- Genre: Documentary
- Directed by: Hannah Olson
- Country of origin: United States
- Original language: English
- No. of episodes: 3

Production
- Executive producers: Hannah Olson; Josh Safdie; Benny Safdie; Dani Bernfeld; Ronald Bronstein; Lauren Cioffi; Nancy Abraham; Lisa Heller; Sara Rodriguez;
- Producers: Ana Veselic; Matthew Killip; Mimi Dwyer;
- Cinematography: Christopher Messina
- Editors: Ana Veselic; Matthew Killip; Christopher Passig;
- Running time: 53-58 minutes
- Production companies: HBO Documentary Films; Elara Pictures; Open Secret;

Original release
- Network: HBO
- Release: November 13 – November 27, 2023

= Love Has Won: The Cult of Mother God =

2023 American TV documentary series

Love Has Won: The Cult of Mother God is a 2023 television documentary series directed and produced by Hannah Olson. It explores the life and death of Amy Carlson, the leader of Love Has Won. It premiered November 13, 2023, on HBO.

==Premise==
Explores the life and death of Amy Carlson, the leader of Love Has Won.

==Episodes==

| No. | Title | Directed by | Original release date |
|---|---|---|---|
| 1 | "Episode One" | Hannah Olson | November 13, 2023 |
| 2 | "Episode Two" | Hannah Olson | November 20, 2023 |
| 3 | "Episode Three" | Hannah Olson | November 27, 2023 |

==Production==
Following the 2016 United States presidential election, Hannah Olson had become interested in the rise of conspiratorial thinking, including followers of Donald Trump. Olson was introduced to Love Has Won and Amy Carlson by a New Age scholar at University of Texas at Austin, wondering how Carlson went from a McDonald's manager to a cult leader. Olson approached followers of Carlson with empathy and curiosity, interested primarily in the systemic and social factors that led them to Love Has Won.

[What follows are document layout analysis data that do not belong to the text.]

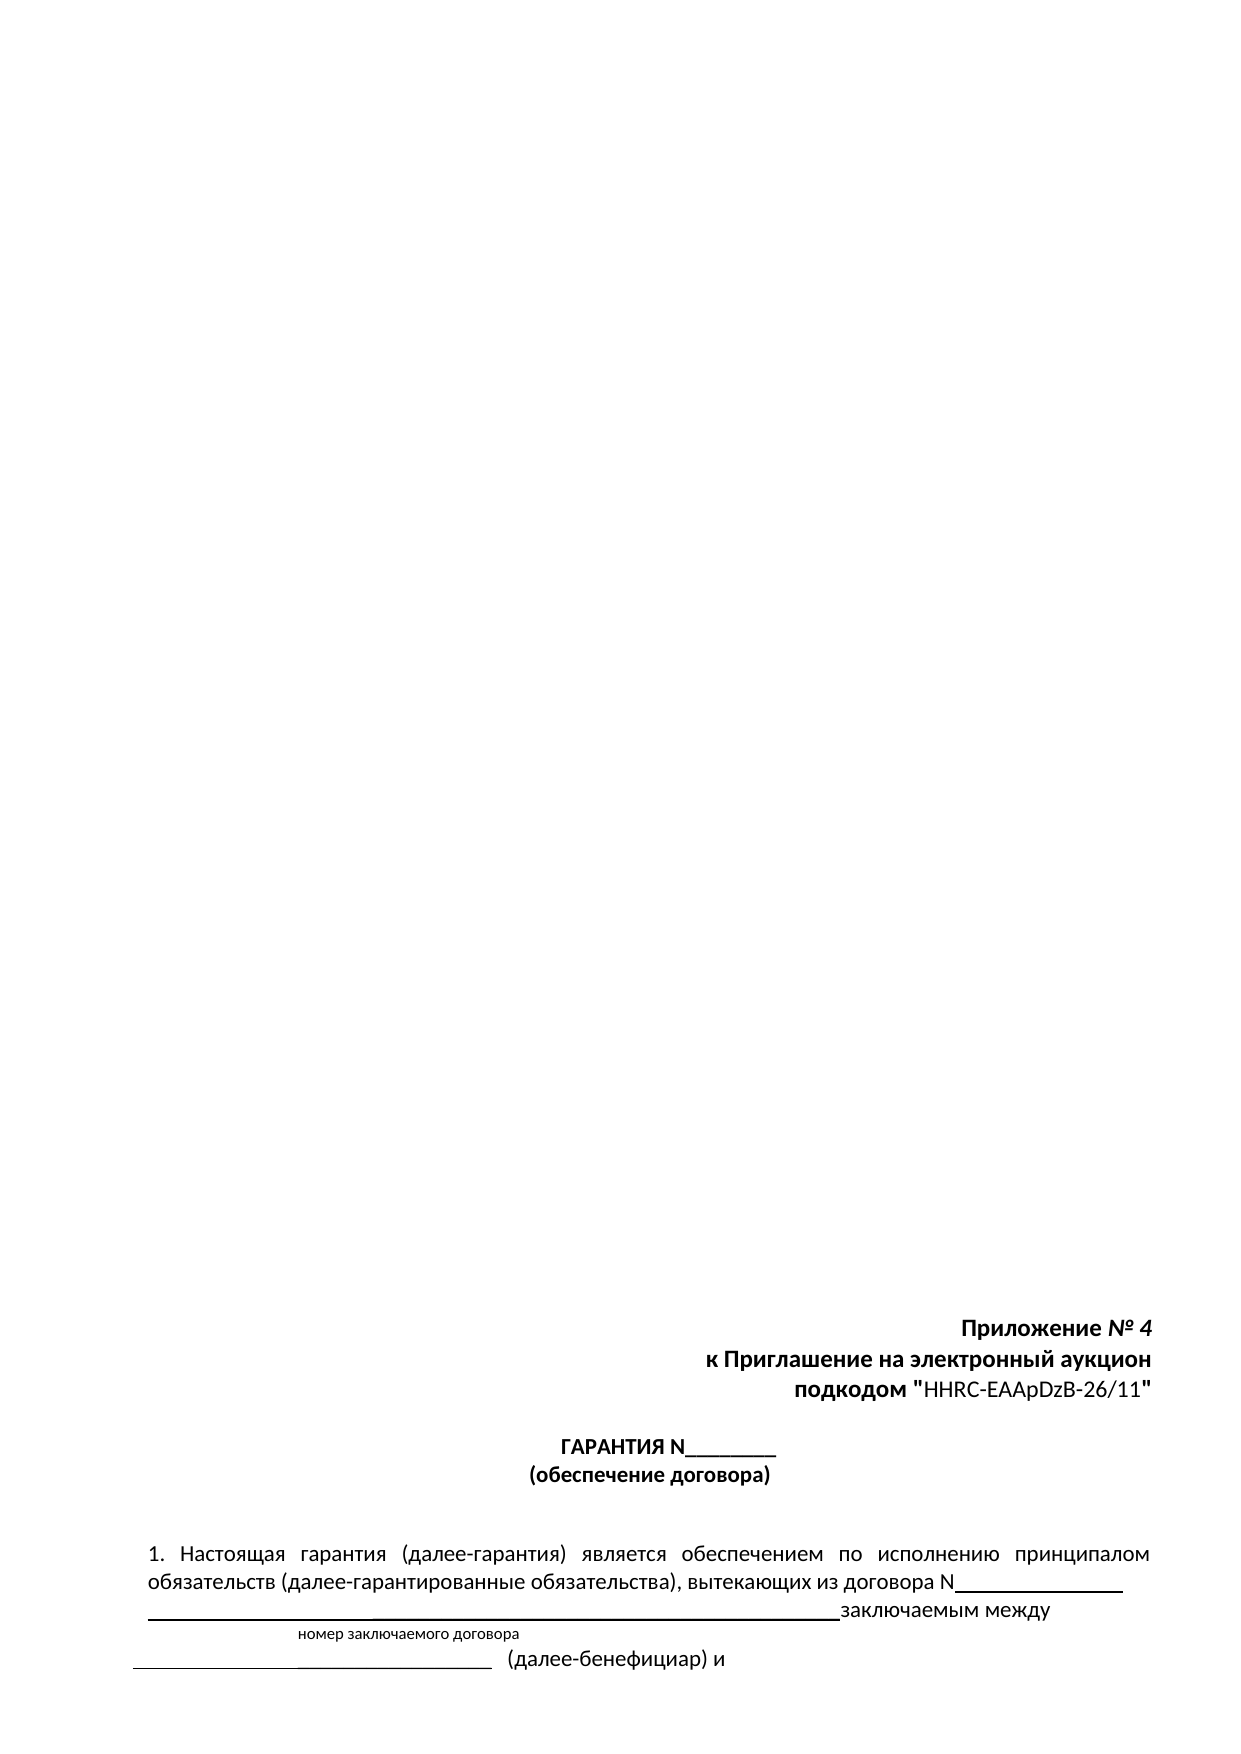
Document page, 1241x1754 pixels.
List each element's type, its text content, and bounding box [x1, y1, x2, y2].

text подкодом "HHRC-EAApDzB-26/11" [185, 1373, 1152, 1404]
text 1. Настоящая гарантия (далее-гарантия) является обеспечением по исполнению принципалом обязательств (далее-гарантированные обязательства), вытекающих из договора N _________________________________________заключаемым между [148, 1539, 1152, 1623]
text Приложение № 4 [148, 1312, 1152, 1343]
text к Приглашение на электронный аукцион [185, 1343, 1152, 1373]
text _________________ (далее-бенефициар) и [133, 1644, 1152, 1672]
text ГАРАНТИЯ N________ [185, 1432, 1152, 1460]
text (обеспечение договора) [207, 1460, 1093, 1488]
text номер заключаемого договора [148, 1623, 1152, 1644]
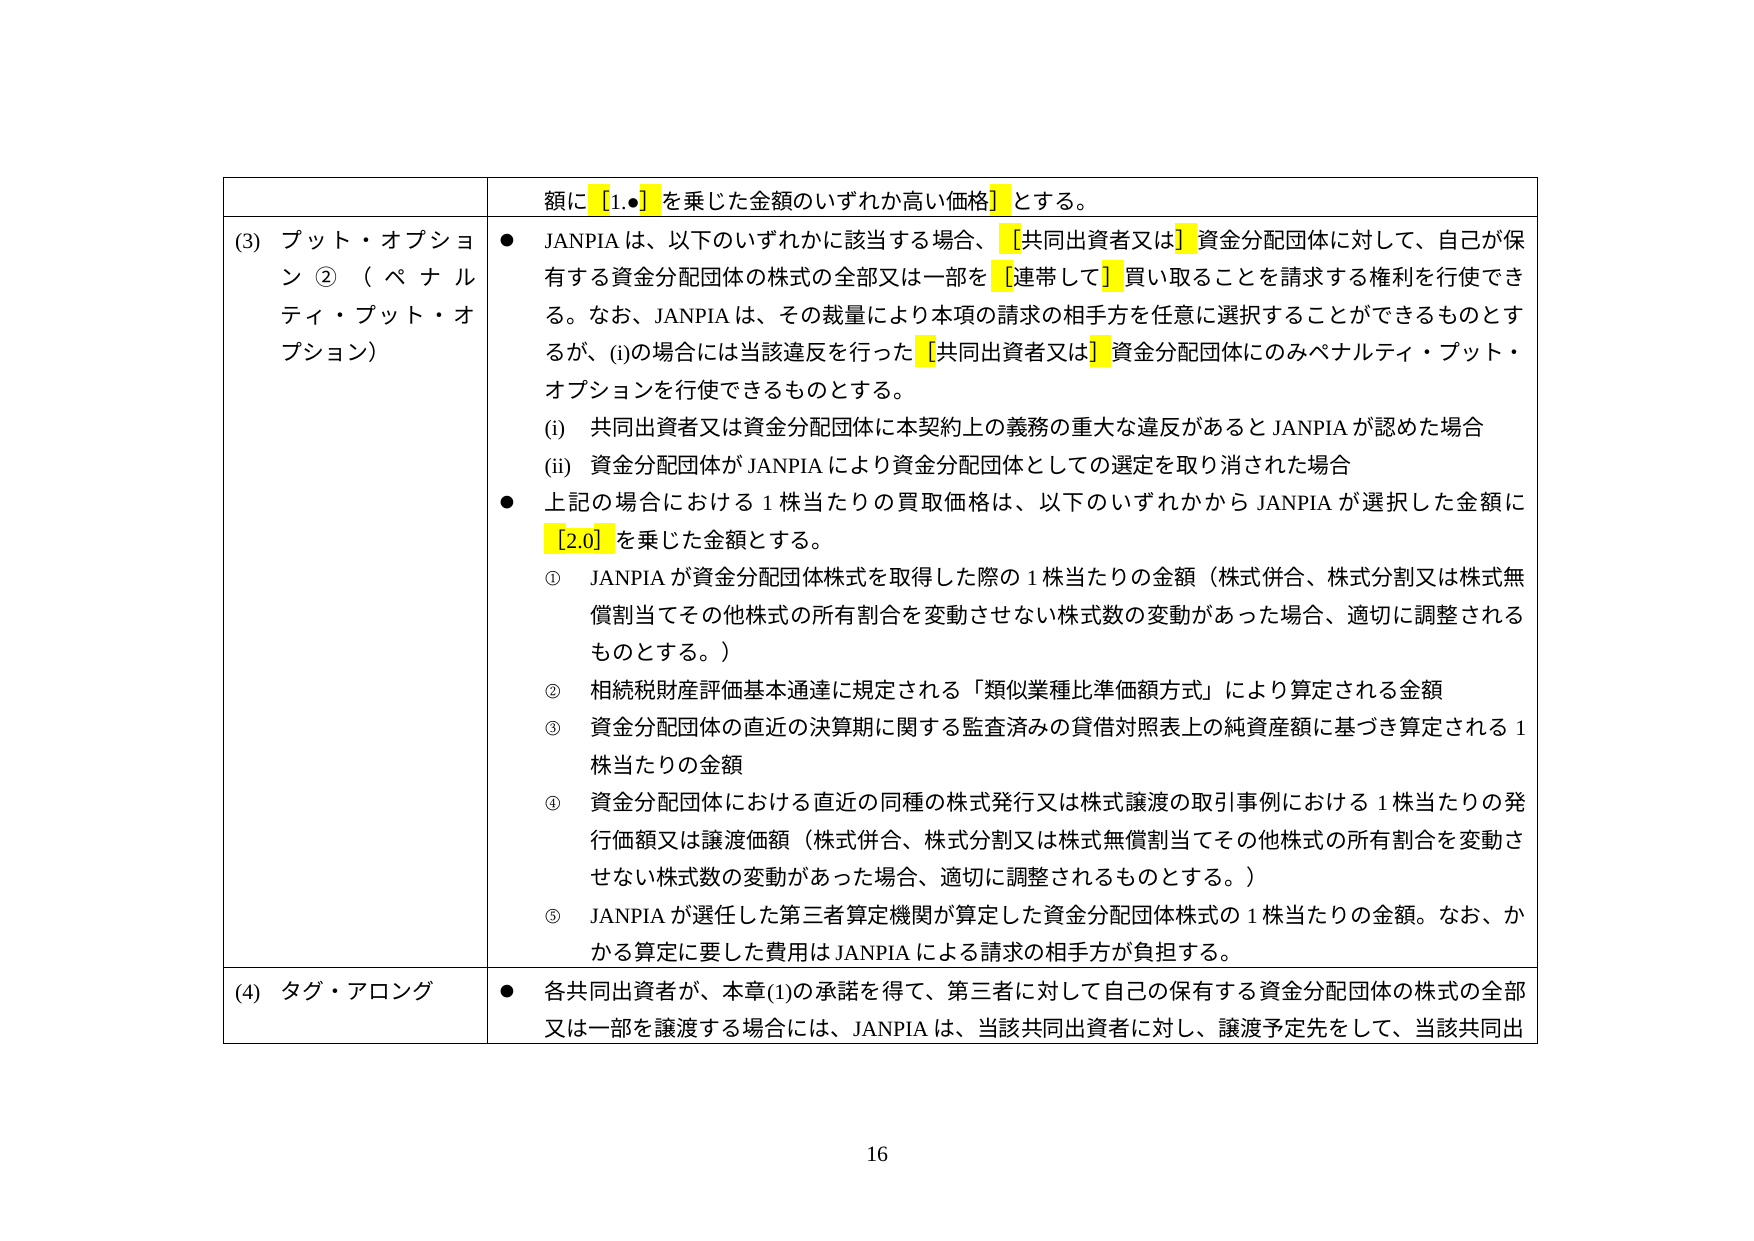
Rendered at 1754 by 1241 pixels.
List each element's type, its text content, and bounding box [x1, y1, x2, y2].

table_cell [488, 968, 1537, 1043]
table_cell タグ・アロング [224, 968, 487, 1043]
table_cell プット・オプション②（ペナルティ・プット・オプション） [224, 217, 487, 967]
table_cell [224, 178, 487, 216]
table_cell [488, 178, 1537, 216]
table_cell JANPIAは、以下のいずれかに該当する場合、［共同出資者又は］資金分配団体に対して、自己が保有する資金分配団体の株式の全部又は一部を［連帯して］買い取ることを請求する権利を行使できる。なお、JANPIAは、その裁量により本項の請求の相手方を任意に選択することができるものとするが、(i)の場合には当該違反を行った［共同出資者又は］資金分配団体にのみペナルティ・プット・オプションを行使できるものとする。 共同出資者又は資金分配団体に本契約上の義務の重大な違反があるとJANPIAが認めた場合 資金分配団体がJANPIAにより資金分配団体としての選定を取り消された場合 上記の場合における1株当たりの買取価格は、以下のいずれかからJANPIAが選択した金額に［2.0］を乗じた金額とする。 JANPIAが資金分配団体株式を取得した際の1株当たりの金額（株式併合、株式分割又は株式無償割当てその他株式の所有割合を変動させない株式数の変動があった場合、適切に調整されるものとする。） 相続税財産評価基本通達に規定される「類似業種比準価額方式」により算定される金額 資金分配団体の直近の決算期に関する監査済みの貸借対照表上の純資産額に基づき算定される1株当たりの金額 資金分配団体における直近の同種の株式発行又は株式譲渡の取引事例における1株当たりの発行価額又は譲渡価額（株式併合、株式分割又は株式無償割当てその他株式の所有割合を変動させない株式数の変動があった場合、適切に調整されるものとする。） JANPIAが選任した第三者算定機関が算定した資金分配団体株式の1株当たりの金額。なお、かかる算定に要した費用はJANPIAによる請求の相手方が負担する。 [488, 217, 1537, 967]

Production on the series commenced three weeks after the discovery of Carlson's body, with interviews of followers of Love Has Won, and review of thousands of hours of footage from livestreams. Olson did not want to platform the group's more harmful beliefs, only briefly including some of the group's conspiratorial ideology without commentary. Instead of including experts, Olson chose to let members tell the story, in order to immerse the audience.

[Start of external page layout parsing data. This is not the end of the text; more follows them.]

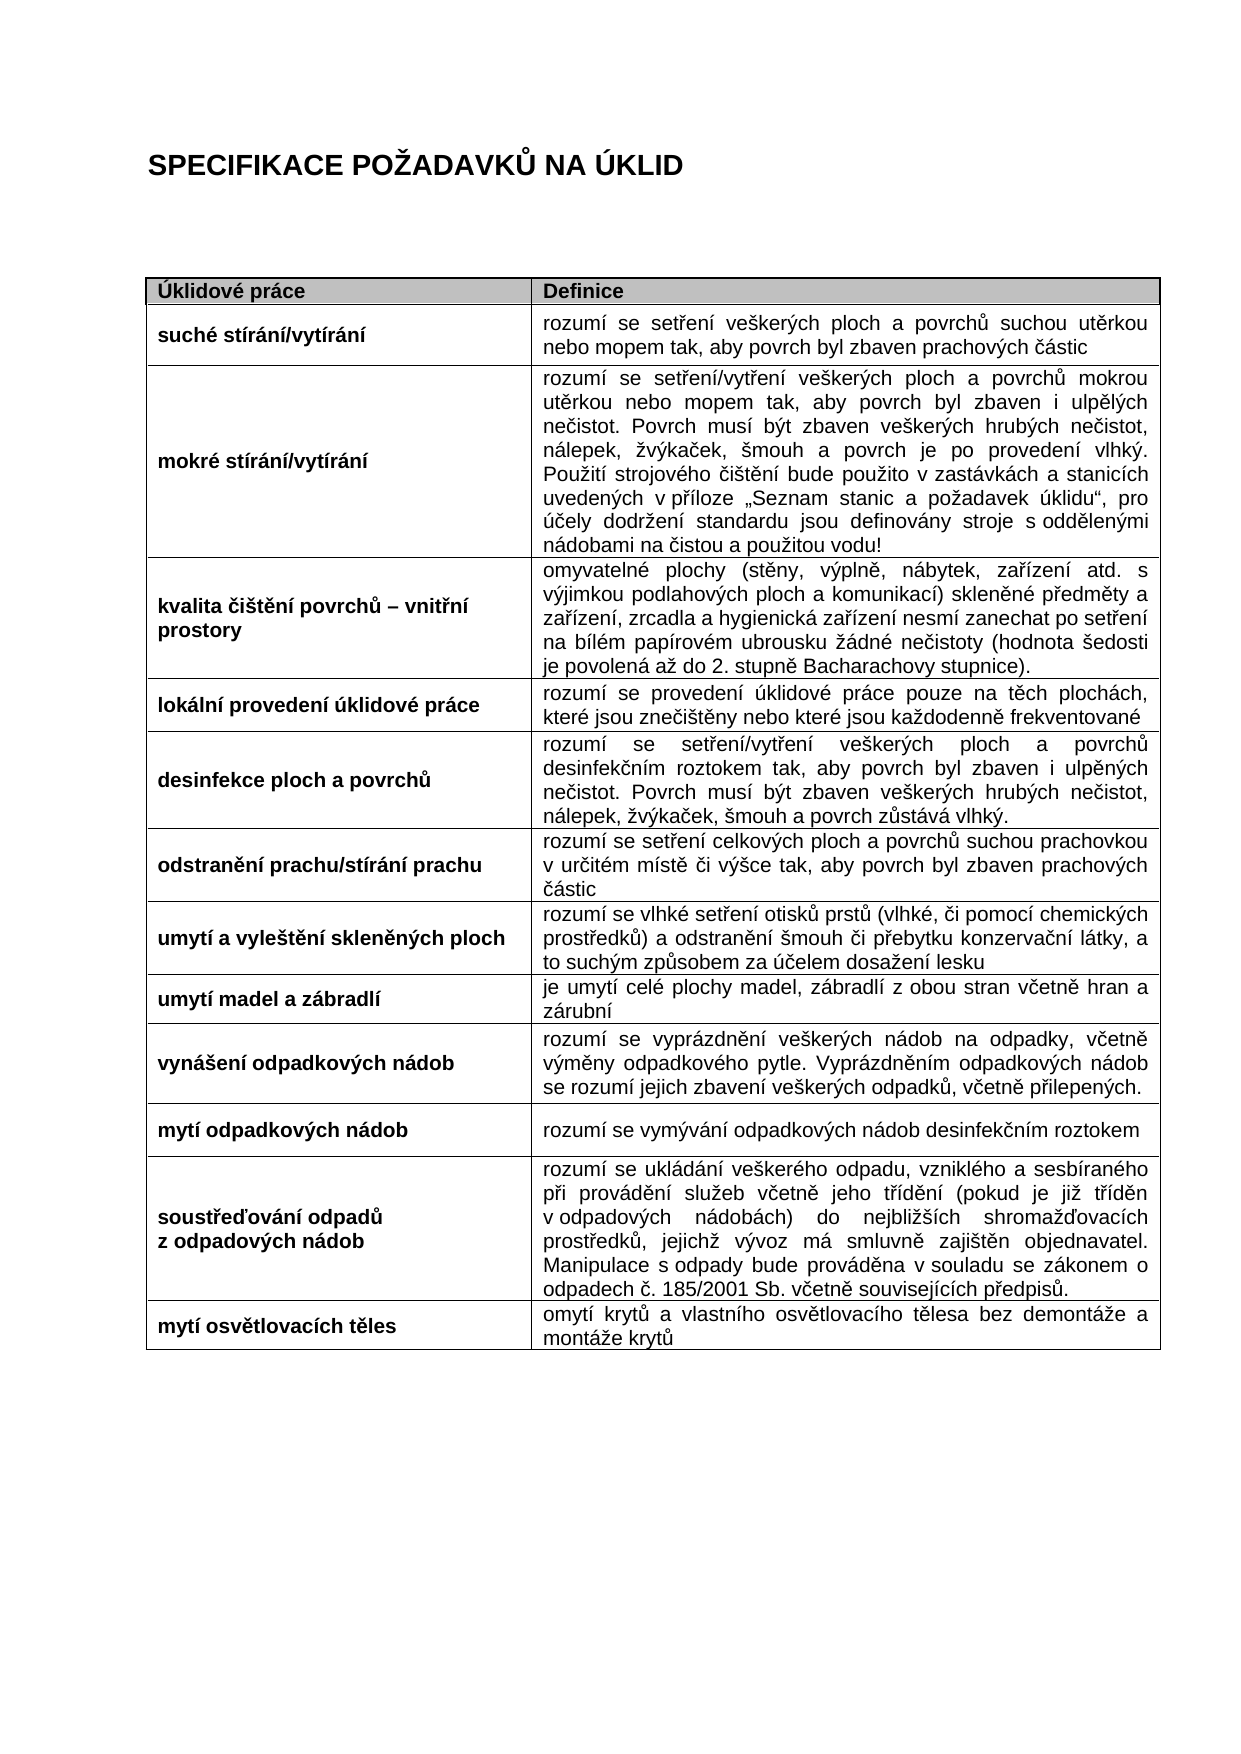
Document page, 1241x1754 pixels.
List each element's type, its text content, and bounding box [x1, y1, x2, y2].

table_cell mokré stírání/vytírání [147, 366, 531, 557]
table_header Definice [532, 279, 1159, 303]
table_cell mytí odpadkových nádob [147, 1104, 531, 1156]
table_cell lokální provedení úklidové práce [147, 679, 531, 731]
table_cell rozumí se vlhké setření otisků prstů (vlhké, či pomocí chemických prostředků) a odstranění šmouh či přebytku konzervační látky, a to suchým způsobem za účelem dosažení lesku [532, 901, 1160, 974]
table_cell umytí a vyleštění skleněných ploch [147, 902, 531, 974]
table_cell rozumí se vymývání odpadkových nádob desinfekčním roztokem [532, 1103, 1160, 1156]
table_cell rozumí se setření celkových ploch a povrchů suchou prachovkou v určitém místě či výšce tak, aby povrch byl zbaven prachových částic [532, 828, 1160, 901]
table_cell odstranění prachu/stírání prachu [147, 829, 531, 901]
table_cell omyvatelné plochy (stěny, výplně, nábytek, zařízení atd. s výjimkou podlahových ploch a komunikací) skleněné předměty a zařízení, zrcadla a hygienická zařízení nesmí zanechat po setření na bílém papírovém ubrousku žádné nečistoty (hodnota šedosti je povolená až do 2. stupně Bacharachovy stupnice). [532, 557, 1160, 678]
table_cell rozumí se setření/vytření veškerých ploch a povrchů desinfekčním roztokem tak, aby povrch byl zbaven i ulpěných nečistot. Povrch musí být zbaven veškerých hrubých nečistot, nálepek, žvýkaček, šmouh a povrch zůstává vlhký. [532, 731, 1160, 828]
table_cell rozumí se ukládání veškerého odpadu, vzniklého a sesbíraného při provádění služeb včetně jeho třídění (pokud je již tříděn v odpadových nádobách) do nejbližších shromažďovacích prostředků, jejichž vývoz má smluvně zajištěn objednavatel. Manipulace s odpady bude prováděna v souladu se zákonem o odpadech č. 185/2001 Sb. včetně souvisejících předpisů. [532, 1156, 1160, 1300]
table_cell rozumí se setření/vytření veškerých ploch a povrchů mokrou utěrkou nebo mopem tak, aby povrch byl zbaven i ulpělých nečistot. Povrch musí být zbaven veškerých hrubých nečistot, nálepek, žvýkaček, šmouh a povrch je po provedení vlhký. Použití strojového čištění bude použito v zastávkách a stanicích uvedených v příloze „Seznam stanic a požadavek úklidu“, pro účely dodržení standardu jsou definovány stroje s oddělenými nádobami na čistou a použitou vodu! [532, 365, 1160, 557]
table_cell rozumí se vyprázdnění veškerých nádob na odpadky, včetně výměny odpadkového pytle. Vyprázdněním odpadkových nádob se rozumí jejich zbavení veškerých odpadků, včetně přilepených. [532, 1023, 1160, 1102]
table_cell omytí krytů a vlastního osvětlovacího tělesa bez demontáže a montáže krytů [532, 1300, 1160, 1349]
table_cell suché stírání/vytírání [147, 305, 531, 364]
table_cell rozumí se setření veškerých ploch a povrchů suchou utěrkou nebo mopem tak, aby povrch byl zbaven prachových částic [532, 305, 1160, 364]
table_cell desinfekce ploch a povrchů [147, 732, 531, 828]
table_cell kvalita čištění povrchů – vnitřní prostory [147, 558, 531, 678]
table_cell je umytí celé plochy madel, zábradlí z obou stran včetně hran a zárubní [532, 974, 1160, 1023]
table_cell mytí osvětlovacích těles [147, 1301, 531, 1349]
table_header Úklidové práce [147, 279, 531, 303]
table_cell vynášení odpadkových nádob [147, 1024, 531, 1102]
text SPECIFIKACE POŽADAVKŮ NA ÚKLID [148, 148, 1093, 181]
table_cell soustřeďování odpadů z odpadových nádob [147, 1157, 531, 1300]
table_cell rozumí se provedení úklidové práce pouze na těch plochách, které jsou znečištěny nebo které jsou každodenně frekventované [532, 678, 1160, 731]
table_cell umytí madel a zábradlí [147, 975, 531, 1023]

In June 2021, it was announced Olson would direct a documentary series revolving around Love Has Won for HBO. The Safdie brothers, Josh and Benny, serve as executive producers.

==Reception==

Judy Berman of Time wrote: "In sticking close to Carlson’s family and the inner circle, Olson achieves something that has proven impossible for documentarians telling the stories of cults, NXIVM, the Manson Family, and now Twin Flames Universe—that caused more profound, widespread damage: she makes the appeal of Mother God’s largely unhinged worldview legible." Nick Schager of The Daily Beast wrote: "Offers an unvarnished peek inside this insular community, demonstrating people’s stunning capacity for concocting and embracing ridiculous ideas as a way of coping with unhappiness and trauma."